Biopharma needs to organize its translational teams to capture the clinical feedback loop back into discovery in real time (clinical response data → computational model → next-generation scaffold). Interdisciplinary research (AI, Quantum Mechanics, Nanotechnology and Biotechnology), not just AI, is increasingly playing a major role in support of drug product development and CMC by addressing formulation, bioavailability, and targeted delivery. Thus, offering differentiated approaches to de-risk pipeline drug candidates. I believe the next frontier is when responsible AI (not only GenAI or hyped AI) can predict not just molecular properties, but clinical translation risk: which optimized drug candidates will actually show higher efficacy/lower risk in specific patient subpopulations, and which will struggle against drug resistance mechanisms you have not yet seen in the clinic.
Now and in the future the saying “we discovered a high quality and differentiated drug” will continue to be a strong basis for durable company value. Again, I am not talking about a drug candidate or an approved drug that only works in a few patients.
Preclinical assets and discovery-stage companies will NOT face valuation pressure if they focus on value instead of AI-powered volume. Specifically, companies anywhere in the world must build the most irreplaceable pipeline of scientific discoveries including FICs, BICs, and BID assets. So, that global markets cannot find comparable assets anywhere else in the world. Currently, Chinese companies are better positioned to deliver that thanks to the convergence of scientific, technological, regulatory, cultural and demographic factors. For instance, Hengrui Pharma has a culture deeply rooted in two pillars. 1st, scientific rigor with 24 Class 1 marketed innovative drugs – the highest tier of pharmaceutical registration anywhere in the world. 2nd, disciplined long-term vision rather than just quick upfront/milestone payments. On top of that, Hengrui has the patient datasets and the clinical & regulatory velocity that Western companies can only dream about.
By the way, the essay notes the "rise of China as a drug discovery and development engine". This is a sharp observation, but it sits awkwardly with its overall framework. Above I provided more context. If discovery commoditizes globally but clinical development remains bottlenecked by Western regulatory requirements, the value chain may fragment in ways that favor neither Formation Bio nor its competitors.

MATERIAL SHOWN —
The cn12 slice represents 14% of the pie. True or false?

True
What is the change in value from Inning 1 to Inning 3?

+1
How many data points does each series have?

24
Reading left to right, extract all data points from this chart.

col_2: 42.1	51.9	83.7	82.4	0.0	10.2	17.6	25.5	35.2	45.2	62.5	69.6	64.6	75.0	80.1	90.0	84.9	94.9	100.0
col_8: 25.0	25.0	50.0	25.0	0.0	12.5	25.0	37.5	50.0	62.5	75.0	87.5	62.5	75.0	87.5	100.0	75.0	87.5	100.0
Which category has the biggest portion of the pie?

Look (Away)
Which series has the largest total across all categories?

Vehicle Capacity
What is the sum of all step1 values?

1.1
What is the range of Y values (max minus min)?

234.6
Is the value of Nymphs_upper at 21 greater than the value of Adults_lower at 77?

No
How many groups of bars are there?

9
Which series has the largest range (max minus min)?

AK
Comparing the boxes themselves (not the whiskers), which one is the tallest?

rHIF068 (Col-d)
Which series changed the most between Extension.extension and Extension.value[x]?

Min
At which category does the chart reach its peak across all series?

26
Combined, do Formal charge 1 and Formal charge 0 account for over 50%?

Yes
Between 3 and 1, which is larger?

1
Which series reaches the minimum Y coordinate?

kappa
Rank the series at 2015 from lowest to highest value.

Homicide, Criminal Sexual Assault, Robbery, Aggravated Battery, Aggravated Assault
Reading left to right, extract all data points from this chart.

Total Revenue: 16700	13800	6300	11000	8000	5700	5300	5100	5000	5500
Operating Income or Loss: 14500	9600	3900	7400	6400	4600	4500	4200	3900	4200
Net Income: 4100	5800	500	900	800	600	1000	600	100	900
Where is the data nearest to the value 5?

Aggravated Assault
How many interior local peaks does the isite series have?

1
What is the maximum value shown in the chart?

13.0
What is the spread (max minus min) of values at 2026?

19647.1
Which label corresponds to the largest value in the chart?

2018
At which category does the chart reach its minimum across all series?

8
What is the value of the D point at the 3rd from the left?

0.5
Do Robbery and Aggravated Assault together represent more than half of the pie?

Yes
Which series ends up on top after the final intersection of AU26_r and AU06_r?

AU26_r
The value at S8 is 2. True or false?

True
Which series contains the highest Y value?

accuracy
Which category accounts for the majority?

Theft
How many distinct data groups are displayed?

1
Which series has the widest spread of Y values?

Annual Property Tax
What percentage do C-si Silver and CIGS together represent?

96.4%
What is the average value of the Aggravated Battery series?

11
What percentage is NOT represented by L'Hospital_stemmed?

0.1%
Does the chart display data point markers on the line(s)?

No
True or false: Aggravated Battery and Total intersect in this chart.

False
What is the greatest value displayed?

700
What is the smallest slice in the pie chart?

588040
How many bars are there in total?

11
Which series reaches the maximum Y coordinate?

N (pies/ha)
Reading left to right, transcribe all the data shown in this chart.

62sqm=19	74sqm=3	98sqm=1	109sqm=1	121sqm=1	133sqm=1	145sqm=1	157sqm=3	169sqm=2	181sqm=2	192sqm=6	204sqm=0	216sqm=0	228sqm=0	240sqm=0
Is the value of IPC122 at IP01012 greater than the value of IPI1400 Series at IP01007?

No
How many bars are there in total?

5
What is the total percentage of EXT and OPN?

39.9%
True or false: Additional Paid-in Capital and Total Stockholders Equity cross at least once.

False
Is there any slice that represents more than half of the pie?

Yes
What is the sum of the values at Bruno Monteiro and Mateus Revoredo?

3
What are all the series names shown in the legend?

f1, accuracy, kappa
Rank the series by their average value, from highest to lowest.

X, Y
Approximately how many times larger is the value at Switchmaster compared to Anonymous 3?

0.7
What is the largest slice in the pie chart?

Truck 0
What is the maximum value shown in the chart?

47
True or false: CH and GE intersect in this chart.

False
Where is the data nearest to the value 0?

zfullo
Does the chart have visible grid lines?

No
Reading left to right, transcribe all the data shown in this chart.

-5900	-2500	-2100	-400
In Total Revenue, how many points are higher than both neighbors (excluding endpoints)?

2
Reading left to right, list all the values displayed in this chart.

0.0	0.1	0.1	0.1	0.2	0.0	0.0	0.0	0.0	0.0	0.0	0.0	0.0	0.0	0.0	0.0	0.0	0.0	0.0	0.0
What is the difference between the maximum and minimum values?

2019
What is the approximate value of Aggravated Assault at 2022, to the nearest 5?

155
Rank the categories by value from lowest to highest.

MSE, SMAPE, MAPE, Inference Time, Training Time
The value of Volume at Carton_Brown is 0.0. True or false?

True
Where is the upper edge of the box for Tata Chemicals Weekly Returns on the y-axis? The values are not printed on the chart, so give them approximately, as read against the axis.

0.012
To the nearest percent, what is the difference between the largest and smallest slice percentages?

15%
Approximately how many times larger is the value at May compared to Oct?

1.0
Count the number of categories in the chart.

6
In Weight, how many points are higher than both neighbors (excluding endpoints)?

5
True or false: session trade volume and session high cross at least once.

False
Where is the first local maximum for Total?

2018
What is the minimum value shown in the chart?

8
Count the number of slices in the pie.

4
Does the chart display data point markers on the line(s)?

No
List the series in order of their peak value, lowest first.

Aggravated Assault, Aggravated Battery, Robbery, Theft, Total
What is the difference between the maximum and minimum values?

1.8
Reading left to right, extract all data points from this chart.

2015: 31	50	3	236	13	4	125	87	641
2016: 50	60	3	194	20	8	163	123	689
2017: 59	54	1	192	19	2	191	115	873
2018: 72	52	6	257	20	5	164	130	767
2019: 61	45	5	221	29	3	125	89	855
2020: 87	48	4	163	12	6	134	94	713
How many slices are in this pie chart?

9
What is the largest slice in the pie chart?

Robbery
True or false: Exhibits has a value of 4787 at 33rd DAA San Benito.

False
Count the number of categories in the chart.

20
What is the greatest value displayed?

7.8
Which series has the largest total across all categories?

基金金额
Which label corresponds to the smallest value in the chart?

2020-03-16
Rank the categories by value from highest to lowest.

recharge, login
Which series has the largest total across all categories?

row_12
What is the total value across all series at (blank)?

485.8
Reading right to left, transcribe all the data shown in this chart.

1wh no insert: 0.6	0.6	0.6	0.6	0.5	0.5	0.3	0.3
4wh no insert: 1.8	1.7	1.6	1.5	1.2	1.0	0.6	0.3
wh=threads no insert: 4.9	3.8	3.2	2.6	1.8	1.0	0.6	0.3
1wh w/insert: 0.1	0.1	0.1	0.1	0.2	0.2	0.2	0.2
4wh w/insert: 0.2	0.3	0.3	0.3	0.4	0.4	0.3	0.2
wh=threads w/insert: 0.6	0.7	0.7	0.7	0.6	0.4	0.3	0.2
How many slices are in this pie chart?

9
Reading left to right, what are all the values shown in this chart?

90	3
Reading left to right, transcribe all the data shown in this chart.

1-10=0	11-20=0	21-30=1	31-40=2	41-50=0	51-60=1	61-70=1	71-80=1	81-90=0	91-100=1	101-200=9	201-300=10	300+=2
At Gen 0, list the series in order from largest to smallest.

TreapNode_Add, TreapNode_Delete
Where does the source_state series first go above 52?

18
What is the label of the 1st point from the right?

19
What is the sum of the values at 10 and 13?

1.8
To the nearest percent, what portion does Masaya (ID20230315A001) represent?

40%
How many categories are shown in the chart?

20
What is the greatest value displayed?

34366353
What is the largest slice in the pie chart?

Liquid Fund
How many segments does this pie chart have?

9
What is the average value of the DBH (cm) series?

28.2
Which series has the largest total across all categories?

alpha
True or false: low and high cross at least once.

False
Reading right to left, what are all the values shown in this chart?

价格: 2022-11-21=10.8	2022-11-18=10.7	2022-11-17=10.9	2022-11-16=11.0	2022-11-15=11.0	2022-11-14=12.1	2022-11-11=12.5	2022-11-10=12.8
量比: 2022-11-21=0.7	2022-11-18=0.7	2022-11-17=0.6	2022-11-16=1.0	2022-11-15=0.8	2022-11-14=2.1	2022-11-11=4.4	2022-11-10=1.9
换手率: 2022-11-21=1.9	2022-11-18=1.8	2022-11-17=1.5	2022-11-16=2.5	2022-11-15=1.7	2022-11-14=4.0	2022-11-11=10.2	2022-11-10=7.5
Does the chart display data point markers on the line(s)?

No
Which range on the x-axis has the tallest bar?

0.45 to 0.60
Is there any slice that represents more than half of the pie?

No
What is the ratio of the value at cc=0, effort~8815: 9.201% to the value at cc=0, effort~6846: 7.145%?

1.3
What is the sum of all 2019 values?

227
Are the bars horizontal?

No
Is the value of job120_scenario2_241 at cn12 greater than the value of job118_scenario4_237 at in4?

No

THE PROBLEM —
Reproduce the drug discovery passage word for word, starting with "By the way, the" and going on through "nor its competitors.". Draw only on the drug discovery passage, not on the entries.

FINAL ANSWER —
By the way, the essay notes the "rise of China as a drug discovery and development engine". This is a sharp observation, but it sits awkwardly with its overall framework. Above I provided more context. If discovery commoditizes globally but clinical development remains bottlenecked by Western regulatory requirements, the value chain may fragment in ways that favor neither Formation Bio nor its competitors.